I want to understand this better so please explain.
Obviously the cornering forces themselves did not change in value.
What changed is the amount of cornering forces your bike can handle has been increased by hanging off.
I did not say the cornering forces are reduced, what I said was "In effect, reducing the cornering forces on the bike because you have increased your bikes ability to handle more cornering forces."
I'll clarify as best I can, but am first going to establish what you really did say, which has a lot to do with why I jumped in:
In a simple example, if moving your body to the inside of the curve moved the combind center of gravity of bike and rider 5 degrees to the inside, then the bike could go around the corner with about 5 degrees less lean angle at the same speed. Thus gains ground clearance because the bike is 5 degrees more vertical AND, it increases the forces of gravity downward through the contact patch of the tire and reduces the lateral forces on the tire contact patch saving a little traction.
In the bolded part above, you are saying hanging off:
- increases the force of gravity downward
- reduces the lateral forces on the contact patch
Those are unambiguous statements. They may or may not be what you intended to say, but as written, they mean what they mean and they're not correct.
The only ways you can "increase the force of gravity downward" are to make the bike heavier or increase the mass of the planet. As far as I know, hanging off doesn't accomplish that.
The lateral force is a function of velocity and turn radius. Change either of those things and you can affect the lateral force. Hanging off doesn't change lateral force.
But it's true that riders can go faster if they hang off...
Maybe I misunderstand it but, in a simple example: if your bike has the ability to handle 1.0x cornering forces with you not hanging off and it can handle 1.1X cornering forces if you do hang off (thus allowing you to go faster through the same corner), have you not, in effect reduced the cornering forces on the bike since without hanging off the bike it required 100% of your bike's ability to handle the cornering forces and with hanging off the bike only requires about 91% of your bikes ability to handle the cornering forces?
You haven't reduced the cornering forces, you have increased the amount of cornering force the bike can support. Sometimes.

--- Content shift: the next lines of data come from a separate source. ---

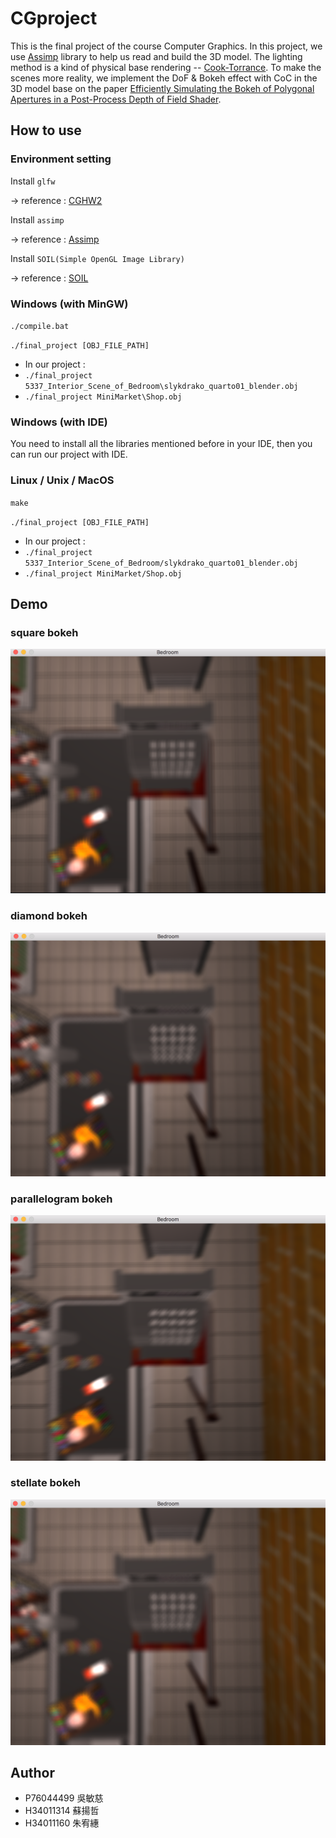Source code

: # CGproject
This is the final project of the course Computer Graphics.
In this project, we use [Assimp](https://github.com/assimp/assimp) library to help us read and build the 3D model. The lighting method is a kind of physical base rendering -- [Cook-Torrance](http://www.cs.columbia.edu/~belhumeur/courses/appearance/cook-torrance.pdf). To make the scenes more reality, we implement the DoF & Bokeh effect with CoC in the 3D model base on the paper [Efficiently Simulating the Bokeh of Polygonal Apertures in a Post-Process Depth of Field Shader](http://ivizlab.sfu.ca/papers/cgf2012.pdf).

## How to use

### Environment setting
Install `glfw`

 -> reference : [CGHW2](https://hackpad.com/CGHW2-IbLuMM0Otih)
 
Install `assimp`

 -> reference : [Assimp](https://github.com/assimp/assimp)
 
Install `SOIL(Simple OpenGL Image Library)`

 -> reference : [SOIL](http://www.lonesock.net/soil.html)
 
### Windows (with MinGW)
`./compile.bat`

`./final_project [OBJ_FILE_PATH]`

* In our project :
*  `./final_project 5337_Interior_Scene_of_Bedroom\slykdrako_quarto01_blender.obj`
*  `./final_project MiniMarket\Shop.obj`

### Windows (with IDE)
You need to install all the libraries mentioned before in your IDE, then you can run our project with IDE.


### Linux / Unix / MacOS
`make`

`./final_project [OBJ_FILE_PATH]`

* In our project : 
*  `./final_project 5337_Interior_Scene_of_Bedroom/slykdrako_quarto01_blender.obj`
*  `./final_project MiniMarket/Shop.obj`


## Demo
### square bokeh
![suqare bokeh](https://raw.githubusercontent.com/WemyJu/CG_final/master/CG_demo_pic/square.png)

### diamond bokeh
![diamond bokeh](https://raw.githubusercontent.com/WemyJu/CG_final/master/CG_demo_pic/diamond.png)

### parallelogram bokeh
![parallelogram bokeh](https://raw.githubusercontent.com/WemyJu/CG_final/master/CG_demo_pic/parallelogram.png)

### stellate bokeh
![stellate bokeh](https://raw.githubusercontent.com/WemyJu/CG_final/master/CG_demo_pic/stellate.png)


## Author
* P76044499 吳敏慈
* H34011314 蘇揚哲
* H34011160 朱宥繐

People will say the suspension works better when it's more vertical. This can be true, though sometimes when people hang off they aren't doing it to bring the bike more vertical, they're doing it because they want to go faster and the bike is out of cornering clearance. In that case, the tires and suspension were always able to support a higher lateral load, but if the rider cornered harder, he would drag something hard and pry the tires off the ground. He hangs off as a substitute for leaning the bike more.
Sometimes the road surface is bumpy. This can be a case where relaxing the lean angle (bringing the bike more toward vertical) can increase traction by allowing the suspension to work better. This can increase the amount of available grip.
It's debatable whether relaxing the lean angle presents a better contact patch to the ground. There was a time where this was generally true, but if we are using a modern race tire, the part of the tire you're on when the bike is leaned to the paint is as good as it gets. They make them that way in order to support the highest lateral loads possible.
One last benefit of hanging off that comes to mind is this: Sometimes traction is quite poor and hanging off won't really improve it. Think of a wet, gravelly road where you can't lean the bike over very far. Hanging off can get the bike closer to vertical and in this case, if the bike has a big slide, you have a little more time to recover the slide before the bike hits the ground.